Task brief:
Where a line of the material contains the string "elbow", copy that line.
==============================
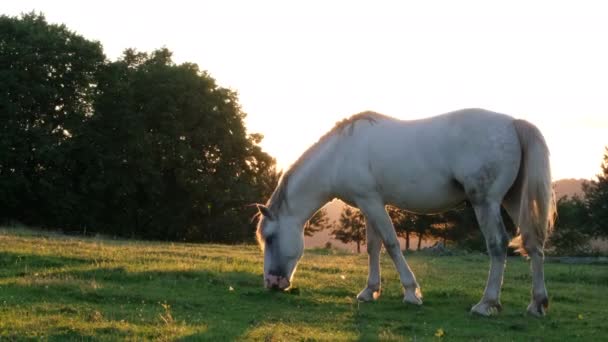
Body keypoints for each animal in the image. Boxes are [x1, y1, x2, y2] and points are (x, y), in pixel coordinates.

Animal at [256, 108, 556, 316]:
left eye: (270, 237)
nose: (271, 283)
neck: (339, 155)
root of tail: (513, 123)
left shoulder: (372, 202)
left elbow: (391, 244)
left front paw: (411, 293)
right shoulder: (369, 203)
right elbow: (373, 247)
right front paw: (369, 291)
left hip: (486, 202)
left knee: (498, 245)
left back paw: (486, 303)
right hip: (512, 201)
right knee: (533, 244)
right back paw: (537, 304)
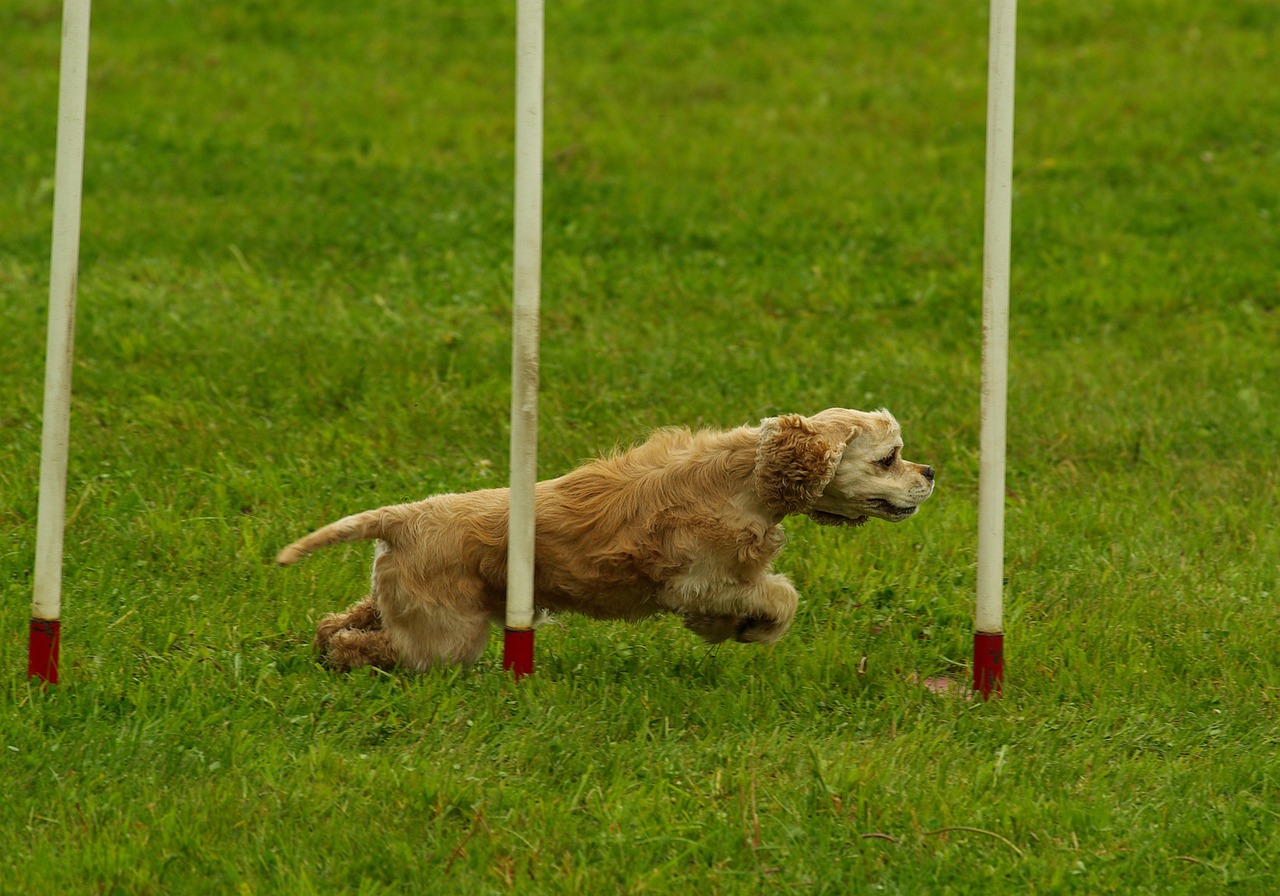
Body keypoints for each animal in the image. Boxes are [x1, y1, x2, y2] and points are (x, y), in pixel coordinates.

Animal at [277, 409, 931, 670]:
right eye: (889, 457)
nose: (929, 472)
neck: (747, 476)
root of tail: (402, 517)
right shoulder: (702, 582)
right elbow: (781, 597)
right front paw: (751, 629)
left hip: (396, 598)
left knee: (337, 624)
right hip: (447, 633)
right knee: (369, 648)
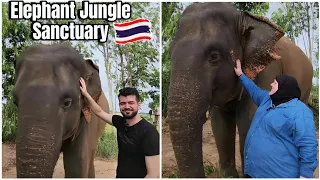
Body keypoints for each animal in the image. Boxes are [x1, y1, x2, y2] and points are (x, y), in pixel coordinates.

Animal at [166, 2, 314, 178]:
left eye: (214, 56)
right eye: (170, 54)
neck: (243, 17)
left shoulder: (269, 71)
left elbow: (249, 120)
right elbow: (220, 125)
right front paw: (229, 176)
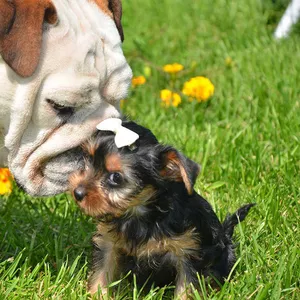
==============================
Exercise result:
left elbow: (391, 244)
right elbow: (373, 247)
right elbow: (781, 597)
left elbow: (249, 120)
right elbow: (220, 125)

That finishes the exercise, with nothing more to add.